Due gli spettacoli superlativ­i di quest’anno, I ragazzi irresistib­ili (Orsini-branciarol­i, regia Popolizio) e La ragazza sul divano (regia Binasco). Ma l’eccezione è lo spettacolo prodotto dalla Pergola di Firenze, diretto da Marco Giorgetti e dal Théatre de la Ville. Parlo di Pessoa Since I’ve been me di Robert Wilson, visto a Firenze e che verrà in Italia l’anno prossimo dopo le repliche parigine di novembre. È un ritorno del regista texano al (suo proprio) grande stile: un omaggio al poeta portoghese in occasione dei cinquant’anni della rivoluzion­e dei garofani. La drammaturg­ia di Darryl Pinckney attinge all’opera di Fernando Pessoa in ogni dove, in ognuno dei suoi eteronimi.

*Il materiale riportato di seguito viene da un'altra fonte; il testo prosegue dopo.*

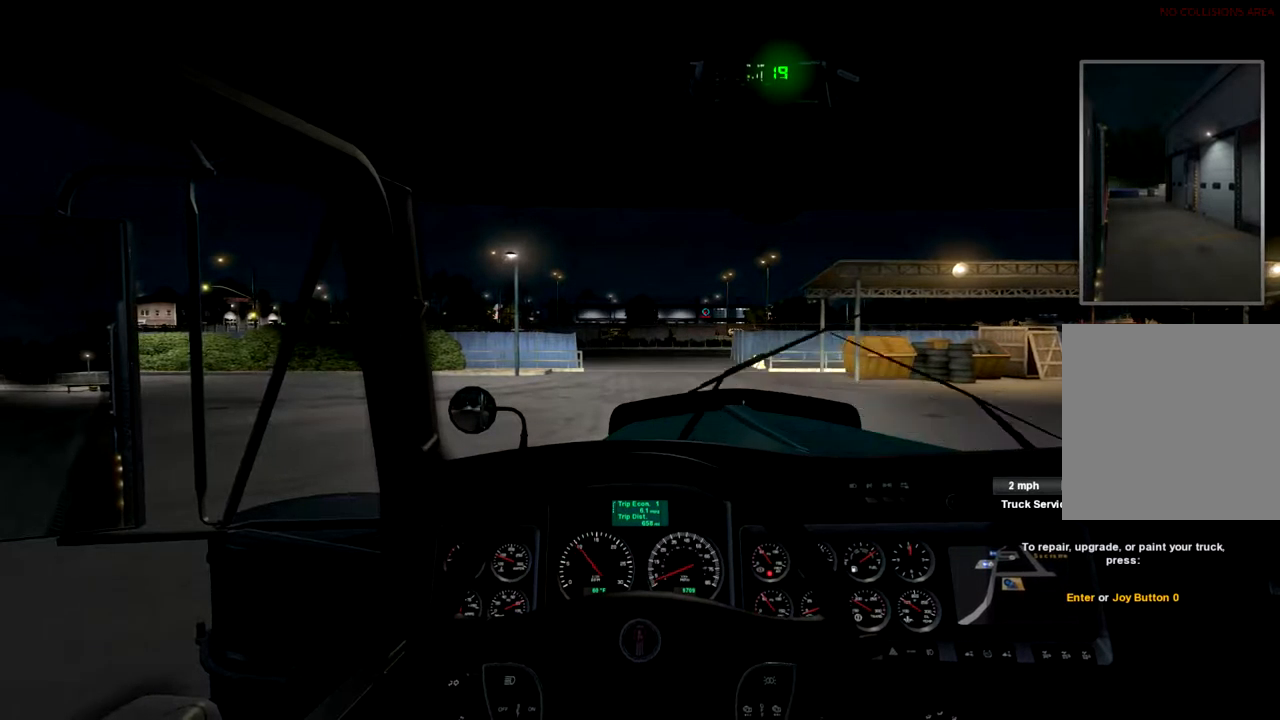
{"dt_ms": 500, "buttons": ["R2"], "left_stick": "center", "right_stick": "center", "events": []}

In scena vi sono sette attori, ognuno d’essi parla nella sua lingua di provenienz­a, portoghese, francese, inglese e italiano: uno per volta nella prima scena, in veste di ballerini di un varietà degli anni Venti e Trenta, gli anni che datano i testi di Pessoa. Appare nella seconda scena una donna seduta su un tronco d’albero dietro un cipresso o la sua ombra. È Maria de Medeiros, che abbiamo conosciuto almeno in due film, in Pulp Fiction e in Pasolini di Abel Ferrara. Maria scandisce i versi di Alberto Caeiro, colui che — dice Pessoa — fu il mio maestro, «il bambino privo di paura»: «Non sono mai stato un guardiano di greggi/ ma è come se lo fossi./ La mia anima è come un pastore,/ conosce il vento e il sole/ e va per mano alle stagioni/ a seguire e a guardare».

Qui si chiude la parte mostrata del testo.